The records below need to come back exactly as they are, pictures omitted.

* Data provided *
====================
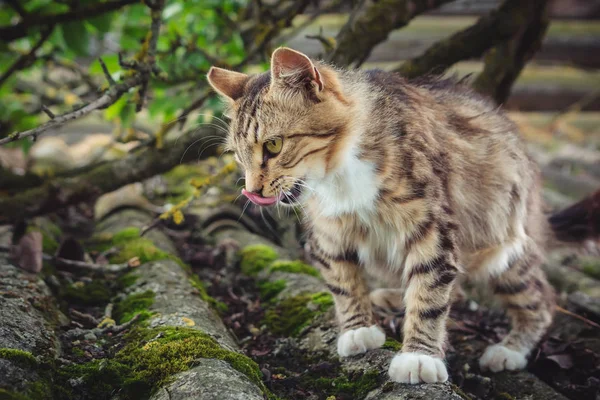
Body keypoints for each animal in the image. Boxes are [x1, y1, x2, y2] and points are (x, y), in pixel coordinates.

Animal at [204, 47, 580, 384]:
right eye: (238, 156)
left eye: (273, 146)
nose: (252, 190)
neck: (340, 178)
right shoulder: (328, 232)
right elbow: (344, 282)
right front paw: (358, 330)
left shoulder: (432, 227)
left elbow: (429, 294)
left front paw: (418, 357)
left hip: (502, 250)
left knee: (541, 299)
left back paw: (510, 350)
====================
* Answer to the exercise *
Body keypoints for each animal in the image. Boxes are [x1, y1, x2, y2] and points are (x, y), in pixel coordinates.

Animal at [204, 47, 580, 384]:
right eye: (238, 156)
left eye: (273, 146)
nose: (252, 190)
neck: (340, 178)
right shoulder: (328, 232)
right elbow: (344, 282)
right front paw: (358, 330)
left shoulder: (432, 227)
left elbow: (429, 294)
left front paw: (418, 357)
left hip: (502, 250)
left knee: (541, 299)
left back paw: (510, 350)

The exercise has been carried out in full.